There was long-time Microsoft smearing campain against other antivirus solutions starting circa 2015. As an example, there is a link to the article citing specifically "all antivirus programs are bad, except Defender": https://arstechnica.com/information-technology/2017/01/antivirus-is-bad/

A big blow for Defender is recorded in March/May 2017: https://bugs.chromium.org/p/project-zero/issues/detail?id=1252&desc=5
MsMpEng is the Malware Protection service that is enabled by default on Windows 8, 8.1, 10, Windows Server 2012, and so on. Additionally, Microsoft Security Essentials, System Centre Endpoint Protection and various other Microsoft security products share the same core engine. MsMpEng runs as NT AUTHORITY\SYSTEM without sandboxing, and is remotely accessible without authentication via various Windows services, including Exchange, IIS, and so on.

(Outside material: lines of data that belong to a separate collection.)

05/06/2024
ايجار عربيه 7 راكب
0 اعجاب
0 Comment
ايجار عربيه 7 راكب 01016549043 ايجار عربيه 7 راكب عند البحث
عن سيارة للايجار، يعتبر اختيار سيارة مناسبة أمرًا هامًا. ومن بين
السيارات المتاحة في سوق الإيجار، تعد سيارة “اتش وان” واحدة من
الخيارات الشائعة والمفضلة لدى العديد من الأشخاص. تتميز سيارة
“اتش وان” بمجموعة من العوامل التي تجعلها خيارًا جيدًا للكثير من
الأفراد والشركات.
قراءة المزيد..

On workstations, attackers can access mpengine by sending emails to users (reading the email or opening attachments is not necessary), visiting links in a web browser, instant messaging and so on. This level of accessibility is possible because MsMpEng uses a filesystem minifilter to intercept and inspect all system filesystem activity, so writing controlled contents to anywhere on disk (e.g. caches, temporary internet files, downloads (even unconfirmed downloads), attachments, etc) is enough to access functionality in mpengine. MIME types and file extensions are not relevant to this vulnerability, as MsMpEng uses it's own content identification system.

Vulnerabilities in MsMpEng are among the most severe possible in Windows, due to the privilege, accessibility, and ubiquity of the service.

The core component of MsMpEng responsible for scanning and analysis is called mpengine. Mpengine is a vast and complex attack surface, comprising of handlers for dozens of esoteric archive formats, executable packers and cryptors, full system emulators and interpreters for various architectures and languages, and so on. All of this code is accessible to remote attackers.

NScript is the component of mpengine that evaluates any filesystem or network activity that looks like JavaScript. To be clear, this is an unsandboxed and highly privileged JavaScript interpreter that is used to evaluate untrusted code, by default on all modern Windows systems. This is as surprising as it sounds.
There is no reason to believe that mpengine (NScript) should run in NT System Authority. Microsoft has fixed this bug only after it had been published, a partial fix indeed, as the same story (a similar backdoor) came back in December 2017. Backdoors of this type have so serious nature that industry started to dispute whether it is better to not have any antivirus at all (unfortunately impossible on Windows 10). See: https://arstechnica.com/information...indows-defender-nscript-remote-vulnerability/

Microsoft response came soon forcing compliance on the third-party antivirus programs to conform to a new (restricted) antivirus API. In result of API changes Defender can now shine comparing to others.